In a simple A/B test, traffic is distributed between two versions of content. One version – with the original content and design – is considered the control version. The second version is a variation. Variations can be different: for example, you can test different header variations, call-to-action buttons, layouts, and designs.

In a classic single-page-level experiment, we don’t even need to make two URLs to test. Most A/B testing solutions allow you to dynamically change the content, layout, and page design.

However, if you want to include 2+ sets of pages in testing, then you need to split test and use multiple URLs.

When to do split testing

Split testing (sometimes called multi-page testing) is generally similar to A/B testing, but allows you to experiment using a separate URL for each variation. In other words, split testing can be done between two existing URLs, which is especially useful if you have dynamic content.

Let’s say you already have two pages, and you want to see which one works better. For example, you’re launching a newsletter and you have two different versions of a potential landing page. Do split testing – and you’ll understand which landing page performs the best within that campaign.

You can include more than two variations in an A/B test

If you want to test more than two variations, conduct an A/B/n test. This can be used to compare the effectiveness of three or more variations, rather than testing each variation against the same control variation (i.e. running a chain of independent A/B tests). If your site has high traffic, you can use A/B/n testing to test many variations at once, thereby reducing testing time and getting results faster.

However, I don’t recommend making too many changes to a variation. If you make only the most important and meaningful changes, the results of the experiment will make it easier for you to understand possible cause-effect relationships. And if you want to test a number of changes at once, conduct a multivariate test instead.

What is multivariate testing?

Multivariate tests allow you to test changes in several sections of a page at once. To understand the principle, conduct a multivariate test on one of your webpages: change a couple of elements on it. In the first variation, replace the main photo on the feedback form page. In the second variation, add a video to the page. Now the system will generate another possible variation based on your changes – with a video AND a feedback form.

You will have 2 x 2 = 4 versions of the page

V1 – control version (without feedback form and video)
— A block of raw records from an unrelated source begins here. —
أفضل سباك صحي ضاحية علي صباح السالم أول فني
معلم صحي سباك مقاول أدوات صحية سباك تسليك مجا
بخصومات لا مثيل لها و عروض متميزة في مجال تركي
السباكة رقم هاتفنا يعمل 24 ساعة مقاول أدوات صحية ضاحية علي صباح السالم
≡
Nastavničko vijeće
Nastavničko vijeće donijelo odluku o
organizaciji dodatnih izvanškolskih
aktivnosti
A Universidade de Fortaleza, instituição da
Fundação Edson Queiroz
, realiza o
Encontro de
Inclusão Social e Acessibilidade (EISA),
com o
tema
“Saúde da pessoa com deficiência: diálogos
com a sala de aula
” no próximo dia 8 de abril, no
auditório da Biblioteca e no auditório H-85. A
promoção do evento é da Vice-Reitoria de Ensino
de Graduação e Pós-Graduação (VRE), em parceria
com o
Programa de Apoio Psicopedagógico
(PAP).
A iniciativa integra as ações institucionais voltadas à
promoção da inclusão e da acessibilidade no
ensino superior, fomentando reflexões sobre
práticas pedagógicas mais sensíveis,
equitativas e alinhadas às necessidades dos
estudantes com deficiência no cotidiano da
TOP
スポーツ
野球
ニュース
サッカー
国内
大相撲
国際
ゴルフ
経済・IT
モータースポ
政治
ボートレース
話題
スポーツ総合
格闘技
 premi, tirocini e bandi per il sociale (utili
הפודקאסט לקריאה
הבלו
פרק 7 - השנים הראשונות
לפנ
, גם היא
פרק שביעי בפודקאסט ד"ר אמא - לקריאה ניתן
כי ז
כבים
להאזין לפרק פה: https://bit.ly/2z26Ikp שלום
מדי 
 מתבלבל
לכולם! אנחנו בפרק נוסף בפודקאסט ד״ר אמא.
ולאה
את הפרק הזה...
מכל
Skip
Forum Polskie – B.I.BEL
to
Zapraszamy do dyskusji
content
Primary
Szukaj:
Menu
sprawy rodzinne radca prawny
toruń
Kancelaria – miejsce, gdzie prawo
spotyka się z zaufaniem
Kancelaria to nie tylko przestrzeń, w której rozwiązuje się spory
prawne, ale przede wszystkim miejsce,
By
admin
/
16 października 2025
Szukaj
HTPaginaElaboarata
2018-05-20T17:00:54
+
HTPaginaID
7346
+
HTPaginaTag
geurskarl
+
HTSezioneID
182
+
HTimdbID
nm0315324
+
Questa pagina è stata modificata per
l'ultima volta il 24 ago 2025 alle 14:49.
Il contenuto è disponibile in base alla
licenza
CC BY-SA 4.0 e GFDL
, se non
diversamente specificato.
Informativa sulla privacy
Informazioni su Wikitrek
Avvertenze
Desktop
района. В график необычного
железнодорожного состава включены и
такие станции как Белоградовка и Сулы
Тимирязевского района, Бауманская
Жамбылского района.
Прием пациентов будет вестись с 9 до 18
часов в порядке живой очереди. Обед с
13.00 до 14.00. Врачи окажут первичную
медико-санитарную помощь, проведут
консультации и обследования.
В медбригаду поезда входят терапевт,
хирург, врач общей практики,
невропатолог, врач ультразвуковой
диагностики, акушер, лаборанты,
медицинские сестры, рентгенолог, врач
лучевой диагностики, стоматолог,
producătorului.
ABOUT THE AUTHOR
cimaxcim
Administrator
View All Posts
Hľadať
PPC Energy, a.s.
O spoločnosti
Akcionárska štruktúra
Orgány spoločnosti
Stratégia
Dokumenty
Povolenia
V2 – a variation with the feedback form

V3 – variation with video

V4 – variation with feedback form + video

Because multivariate testing checks all possible combinations, we do not recommend adding many variations – unless you have a site with very, very high traffic. If you conduct multivariate testing with many variables on a site with low traffic, there is a risk of getting insufficiently meaningful results on which you will not be able to draw any meaningful conclusions. This type of testing requires at least several thousand visits per month.

What test to use depending on the situation

An A/B test will help you find answers to questions like, “which of these two variations of the page do visitors respond better to?”

And multivariate tests can help answer such questions:

  • Do visitors respond better to the video or the feedback form?
  • Or does only the feedback form work better, without the video?
  • Or is it better to keep the video and remove the feedback form?

How to evaluate the effectiveness of an A/B testing platform

To evaluate the effectiveness of an A/B testing platform, you can do an A/A test. To do this, you need to create two identical versions of the page and run the A/B test. Ideally, the system should respond that both variations showed approximately the same results. Read more about A/A tests here.

The path to successful A/B tests

“I didn’t fail the test, I just found 100 ways to do it wrong” – Benjamin Franklin

When conducting A/B testing, a clear and adequate methodology is very important. Only then can we trust the test results and make effective decisions based on them. A/B testing gives us a framework that allows us to compare the reaction of site visitors to different variations of pages, and if one of the variations works better – to establish the statistical significance of the result and to some extent causality.